**REQUIRED ACTION 1**.
In the Ethiopian motorcycle travel account, what escarpment does the rider descend from the plateau?
**REQUIRED ACTION 2**.
Echo the Ethiopian motorcycle travel account word for word, from "I'm making such" up to and including "in the place.".

**EXTRACT PROVIDED**.
>>>>

Not knowing what the northwestern route holds, I nevertheless feel I have made the right choice, by not going left.  The road across the high Guassa Plateau is superb, and the bright green pasture lands are... well, delightful.  

I've caught the end of the rains, so everything is very bright and clean: cattle-herding children stand out sharply amongst the flowering meadows, whilst misty mountains form a distant purple backdrop.  This is as pretty, in its way, as riding through the Alps.

Towards Debre Berhan the road thickens like a lorry-driver's arteries; lined with the rich debris of laden donkeys, carts and camels.  Crowds of people busily making their way along the road - to the town, certainly, but where exactly I'm not sure.  When the flow reverses direction, when the white robed tribesmen and women walk facing me, I realise that whatever it was, I've missed it.  

So, I double back and chase the crowd up bumpty muddy side roads.  All roads - or all donkeys at least - are leading to the thronging Saturday market, so I just go with the flow of the crowd.  Blending in, on the giant BMW? Hardly.

When the watcher becomes the watch-ee it's time to go back out on the highway!
 I spend a welcome break from riding, just watching the hurly burly of the place.  Shy kids gravitate closer to where I'm standing, but won't meet my eye.  An older chap, in his twenties, comes forward to practice his English.  We chat a bit and he even tries to teach me some of the local dialect.  It's a good point - I really ought to have learnt a little by now, but I'm shamefully ignorant.  (Besides, it's bloody hard!)   By now, a crowd is gathered around my bike, and the magic of quietly watching the goings on has dissipated.  I say a lengthy farewell and head off;  picking my way carefully between the horse-drawn taxicabs, the distracted donkeys and the many, many people.

Damn, I must have just missed Jesus...

I'm descending off the sunny plateau, down a wonderfully winding asphalt helta skelta - the Mezezo Escarpment, the map says.  I says it should be a draw for any touring biker or driver: the sweeping views down over the cultivated slopes and plains are more dramatic than a Broadway hit's last show.

I'm making such good progress, despite stops for photos, donkeys and fuel that I press on through Desse.  In truth I'm just enjoying the riding so much I really don't want it to end yet.  The light starts to soften, ever so gently, and the low sun gives the landscape an evening glow.  One last pause for filming, and then I spot a likely-looking village motel.  It's spartan, and the shower is icy cold, but the location is convenient - a car load of friendly Americans pulls in too, and as their local guide has brought them here I figure this is a vote of confidence in the place.

I sleep well, until woken by the sound of a singer and her pianist coming through the window - I mean, the music was coming through the window, not the singer and the pianist.  After breakfast I investigate, and soon and I'm recording carefully one of their tracks for my current movie: local music like this is good to find, and their melody captures as much about Ethiopia as any of my film footage.  It's a lovely song.  I'm sorry to decline their invitation to visit their church and see a full performance.  Even though I tend to flinch away from religion, if I had time to ride back to Desse, the offer would have been tempting.

<<<<

**RAW DATA**.
>>>>

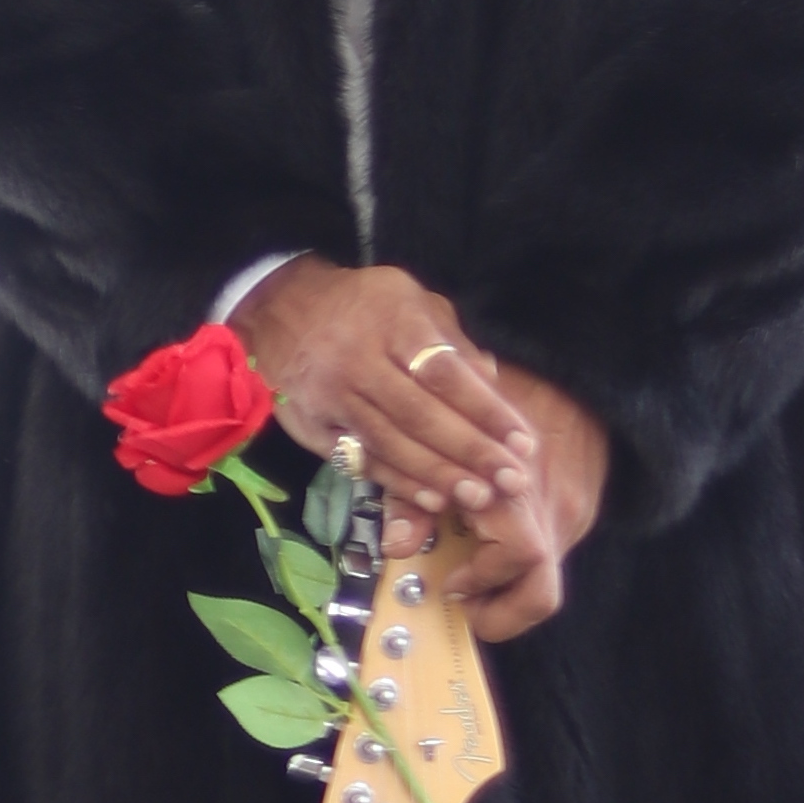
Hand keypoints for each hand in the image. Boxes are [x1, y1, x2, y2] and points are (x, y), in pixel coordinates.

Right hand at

<<<<

**TASK OUTPUT 1**.
The Mezezo Escarpment.

**TASK OUTPUT 2**.
I'm making such good progress, despite stops for photos, donkeys and fuel that I press on through Desse.  In truth I'm just enjoying the riding so much I really don't want it to end yet.  The light starts to soften, ever so gently, and the low sun gives the landscape an evening glow.  One last pause for filming, and then I spot a likely-looking village motel.  It's spartan, and the shower is icy cold, but the location is convenient - a car load of friendly Americans pulls in too, and as their local guide has brought them here I figure this is a vote of confidence in the place.